A New Dog in the House: Beyond the Introduction
If you are adding a new dog or long-term visitor to the household, there is much more to harmonious living beyond the initial introduction. Even if resident pets tolerate the newcomer, there are additional steps the owner must take in order to ensure peaceful coexistence.
One of the worst mistakes a dog owner can make is to assume that since the initial introduction went well there will be smooth sailing thereafter. While this may be the case for some dogs, in reality there are many pets that will display some jealousy, resource guarding, or general brattiness. It is always better to be on the safe side and start small. Praise your dogs whenever they are behaving well, even if simply sitting on the couch next to one another.
Expect a Few Scuffles
The main way that dogs interact with one another is through assertion of hierarchy. In the first few days, the dogs will determine which is dominant and which is subordinate by barking, “correcting,” humping, or nipping. This is normal canine behavior; however, owners should use vigilance to make sure aggression doesn’t escalate.
In the first few days after introducing the new pet, supervise both dogs closely. Situations will arise that you will need to monitor. For instance, if the new dog approaches the resident dog’s favorite toy, you should observe the reaction. Issues may come up that you had not considered, such as both dogs going for a crumb on the floor at the same time, which may be dangerous if not caught immediately.
Separate when Alone
Until you fully understand the quirks of your dogs when they are together, keep them separated when you are not home. If your dogs are not crate trained, you can use baby gates or spare bedrooms to keep a barrier between the pets.

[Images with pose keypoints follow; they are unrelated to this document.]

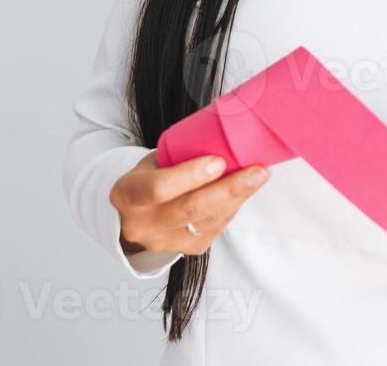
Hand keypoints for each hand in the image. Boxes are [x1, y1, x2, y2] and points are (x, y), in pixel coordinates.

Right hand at [110, 150, 269, 257]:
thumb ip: (179, 157)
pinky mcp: (186, 251)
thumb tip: (224, 137)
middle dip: (229, 188)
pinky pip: (215, 229)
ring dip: (238, 198)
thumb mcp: (151, 163)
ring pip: (208, 222)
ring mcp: (163, 242)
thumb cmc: (148, 178)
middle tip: (256, 171)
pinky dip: (232, 209)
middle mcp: (142, 224)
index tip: (219, 161)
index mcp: (128, 195)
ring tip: (258, 177)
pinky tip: (243, 193)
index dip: (191, 176)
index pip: (159, 188)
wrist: (134, 215)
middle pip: (191, 209)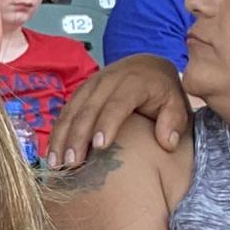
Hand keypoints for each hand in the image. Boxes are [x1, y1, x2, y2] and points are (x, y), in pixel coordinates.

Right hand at [46, 54, 189, 168]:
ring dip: (60, 138)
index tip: (99, 147)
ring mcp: (89, 85)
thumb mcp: (177, 103)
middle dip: (77, 137)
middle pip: (87, 110)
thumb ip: (174, 122)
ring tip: (55, 163)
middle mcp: (107, 81)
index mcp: (134, 82)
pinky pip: (64, 113)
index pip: (117, 104)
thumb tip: (167, 143)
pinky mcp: (78, 93)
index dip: (106, 124)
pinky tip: (51, 154)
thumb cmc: (162, 92)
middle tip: (72, 163)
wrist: (146, 66)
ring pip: (70, 112)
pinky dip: (56, 134)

Monitor how your dogs behave around toys. Beware that the resident dog may try to guard these items. Look for signs such as growling or baring teeth when the other dog is near. If this occurs, it may be best to temporarily remove toys from the house until the dogs grow used to one another.
Meal times should be closely watched for signs of food aggression. Unless the new dog is a very young puppy, food aggression can manifest when animals are stressed in a new environment. Feed dogs in separate locations (such as different bedrooms), and put away food dishes when they are finished.
Beware that some dogs view affection as a resource, and may guard owners as strongly as they guard toys and food. If you are cuddled on the couch with the resident dog, use caution when inviting the new dog onto the couch with you. The resident dog may see this as a threat and lash out. If necessary, limit access to areas such as the bed, couch, and other furniture until both animals are fully adjusted.